The DA, Rosemary Lehmberg, has broad power over the entire State because her office, which maintains jurisdiction over the State Capitol and the Governor’s mansion, commands the Public Integrity Unit, best known for an unsuccessful trial against former Senator Kay Bailey Hutchison and a successful conviction against former House Majority Leader Tom DeLay (that one is still tied up in appeals). Lehmberg herself is no saint; she was caught driving drunk last year in a videotaped incident that recorded her belligerent and discourteous attitude toward law enforcement. For her part, she pleaded guilty and served about a month in jail, the toughest sentence for a first-offense DWI in Austin’s history.

But this simply is not about the actions committed by a District Attorney. A DWI is not a felony, nor is it a crime of moral turpitude that would necessitate removal from office. She has been no-billed by a grand jury looking into the matter, and a civil trial to determine if she should be removed from office for dereliction of duty ended with a resounding NO.

Perry is not the King of Texas; he is merely the State’s Chief Executive in a system with the separation of powers, not only between branches, but constituencies. The Governor is not the District Attorney’s boss. When Perry says that Lehmberg has “lost the public’s confidence,” where is he getting his information? She has been convincingly elected by her constituents twice, and remains somewhat popular—at least when the alternative is a Perry appointee. It is also worth noting that the Travis County District Attorney’s office only prosecutes felonies (the County Attorney handles misdemeanors), so Lehmberg’s office did not even control the process over her own crime, as many critics have falsely charged.

At the end of the day, however, what Lehmberg did is a complete red herring. It has absolutely no basis for justifying what Perry did or changing the pertinent law or precedent on the matter. This issue is not about her, it is not about the veto, it is about threat. That very simple fact bears repeating because it appears that no one in the ostensibly credible national press can remember that.

To better illustrate this point, the same principle of Perry’s illegal act should be taken to an absurd extreme. Take the ongoing spat between Perry and William Powers, the President of the University of Texas at Austin. What if Perry demanded Powers’ resignation, perhaps using the cover of the phony scandal embattled Regent Wallace Hall supposedly uncovered regarding law school admission, or else he would cut off funding? What would the State do then? Thankfully, there is a precedent.

Texas impeached one Governor nearly 100 years ago for eerily similar circumstances: James “Pa” Ferguson, a populist Democrat. Ferguson, who like the current Governor was a fervent opponent of the University of Texas, vetoed virtually all of the University’s appropriations after unsuccessfully trying to fire Regents and Professors at UT-Austin. Once again, it was not the veto so much as it was the threat. Ferguson used his power inappropriately in order to meddle in another public official’s business. This should sound familiar.

This has always been —and is— what the scandal centers upon. The legal basis is sound and holds lengthy precedent. When prominent legal minds attempt to chime in on this issue without being familiar with the underlying case, it hurts everyone who is exposed to misinformation.

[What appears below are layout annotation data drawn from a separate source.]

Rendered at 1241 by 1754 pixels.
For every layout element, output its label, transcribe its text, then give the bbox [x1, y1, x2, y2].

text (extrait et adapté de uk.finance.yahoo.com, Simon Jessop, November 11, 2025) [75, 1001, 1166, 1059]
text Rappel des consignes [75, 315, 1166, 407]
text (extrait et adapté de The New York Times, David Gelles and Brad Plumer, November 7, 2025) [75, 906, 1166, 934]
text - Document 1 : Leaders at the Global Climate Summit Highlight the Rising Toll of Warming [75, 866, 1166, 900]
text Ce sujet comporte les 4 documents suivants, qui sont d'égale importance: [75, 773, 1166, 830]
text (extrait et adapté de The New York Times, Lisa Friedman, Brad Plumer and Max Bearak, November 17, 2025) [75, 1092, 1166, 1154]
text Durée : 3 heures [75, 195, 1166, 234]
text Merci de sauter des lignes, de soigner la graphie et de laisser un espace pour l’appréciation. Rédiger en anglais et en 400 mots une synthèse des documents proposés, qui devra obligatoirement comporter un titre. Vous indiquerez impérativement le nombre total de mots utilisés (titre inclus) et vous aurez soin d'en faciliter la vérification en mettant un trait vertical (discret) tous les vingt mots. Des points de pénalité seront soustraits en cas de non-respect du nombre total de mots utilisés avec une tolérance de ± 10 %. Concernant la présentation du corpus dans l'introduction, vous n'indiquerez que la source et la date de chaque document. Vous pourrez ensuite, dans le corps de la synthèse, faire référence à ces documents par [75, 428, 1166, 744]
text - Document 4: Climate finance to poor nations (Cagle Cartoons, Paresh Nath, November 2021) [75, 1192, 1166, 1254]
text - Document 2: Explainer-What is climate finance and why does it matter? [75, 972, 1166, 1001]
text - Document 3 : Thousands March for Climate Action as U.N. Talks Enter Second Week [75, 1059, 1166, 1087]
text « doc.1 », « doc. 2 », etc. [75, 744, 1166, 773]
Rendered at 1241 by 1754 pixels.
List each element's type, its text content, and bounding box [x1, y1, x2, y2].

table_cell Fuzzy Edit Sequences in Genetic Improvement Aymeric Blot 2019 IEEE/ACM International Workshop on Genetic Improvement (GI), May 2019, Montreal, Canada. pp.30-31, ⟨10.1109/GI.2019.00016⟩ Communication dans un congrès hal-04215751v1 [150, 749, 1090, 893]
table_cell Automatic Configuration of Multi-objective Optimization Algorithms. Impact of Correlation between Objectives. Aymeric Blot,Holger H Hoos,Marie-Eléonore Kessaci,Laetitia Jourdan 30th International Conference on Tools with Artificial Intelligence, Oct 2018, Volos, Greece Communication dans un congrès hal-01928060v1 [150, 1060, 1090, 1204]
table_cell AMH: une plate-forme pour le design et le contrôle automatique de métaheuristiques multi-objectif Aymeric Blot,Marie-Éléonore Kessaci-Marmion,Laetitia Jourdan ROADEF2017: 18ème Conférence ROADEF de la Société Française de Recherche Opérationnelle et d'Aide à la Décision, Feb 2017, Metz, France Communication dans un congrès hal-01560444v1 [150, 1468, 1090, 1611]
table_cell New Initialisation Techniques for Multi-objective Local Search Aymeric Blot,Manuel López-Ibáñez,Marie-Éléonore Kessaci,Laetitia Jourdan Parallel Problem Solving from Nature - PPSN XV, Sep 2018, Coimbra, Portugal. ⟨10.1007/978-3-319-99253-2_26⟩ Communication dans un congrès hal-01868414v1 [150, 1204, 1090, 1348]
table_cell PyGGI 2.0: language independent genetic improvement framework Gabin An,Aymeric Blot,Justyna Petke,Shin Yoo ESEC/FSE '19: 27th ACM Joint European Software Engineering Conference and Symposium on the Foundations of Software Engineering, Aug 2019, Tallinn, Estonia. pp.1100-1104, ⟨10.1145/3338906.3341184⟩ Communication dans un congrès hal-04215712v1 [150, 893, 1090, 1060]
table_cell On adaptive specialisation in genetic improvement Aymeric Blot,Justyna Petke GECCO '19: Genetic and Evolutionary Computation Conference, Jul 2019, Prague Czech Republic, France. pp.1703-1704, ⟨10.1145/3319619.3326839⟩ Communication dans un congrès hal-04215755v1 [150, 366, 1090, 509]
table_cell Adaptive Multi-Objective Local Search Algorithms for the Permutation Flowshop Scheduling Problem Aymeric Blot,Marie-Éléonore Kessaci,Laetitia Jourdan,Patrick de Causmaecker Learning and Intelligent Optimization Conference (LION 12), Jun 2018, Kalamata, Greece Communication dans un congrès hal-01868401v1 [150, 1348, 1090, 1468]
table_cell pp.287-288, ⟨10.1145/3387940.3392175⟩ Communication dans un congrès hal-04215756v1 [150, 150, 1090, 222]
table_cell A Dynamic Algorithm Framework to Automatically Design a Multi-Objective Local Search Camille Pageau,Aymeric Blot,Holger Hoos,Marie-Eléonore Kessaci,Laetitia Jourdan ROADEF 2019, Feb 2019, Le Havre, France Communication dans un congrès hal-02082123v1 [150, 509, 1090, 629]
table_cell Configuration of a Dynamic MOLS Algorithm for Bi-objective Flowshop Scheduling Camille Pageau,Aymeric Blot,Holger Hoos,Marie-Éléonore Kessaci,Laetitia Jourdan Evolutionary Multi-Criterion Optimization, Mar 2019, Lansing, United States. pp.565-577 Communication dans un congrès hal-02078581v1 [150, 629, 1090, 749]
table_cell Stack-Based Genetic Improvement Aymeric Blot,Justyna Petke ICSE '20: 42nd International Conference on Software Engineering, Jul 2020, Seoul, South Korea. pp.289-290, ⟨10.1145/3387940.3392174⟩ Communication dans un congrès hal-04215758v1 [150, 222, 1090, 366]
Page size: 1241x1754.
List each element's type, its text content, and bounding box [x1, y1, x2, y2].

The Travis County DA’s office’s public integrity unit, it should be freely stipulated, can sometimes generously be described as partisan hacks. Lehmberg’s predecessor, Ronnie Earle, engaged in a witch hunt with very little proof against Hutchison, and the office has been a bit trigger-happy investigating every misstep taken by Perry. But since this controversy has revolved around the DA’s office which normally investigates these cases, Lehmberg and her office recused themselves from all proceedings.

A Republican Judge out of San Antonio, Bert Richardson, appointed a non-partisan Special Prosecutor, Michael McCrum, last year to investigate the complaints lodged against Perry. Call it what you will, this is not a partisan witch hunt. Indeed, it is far from it.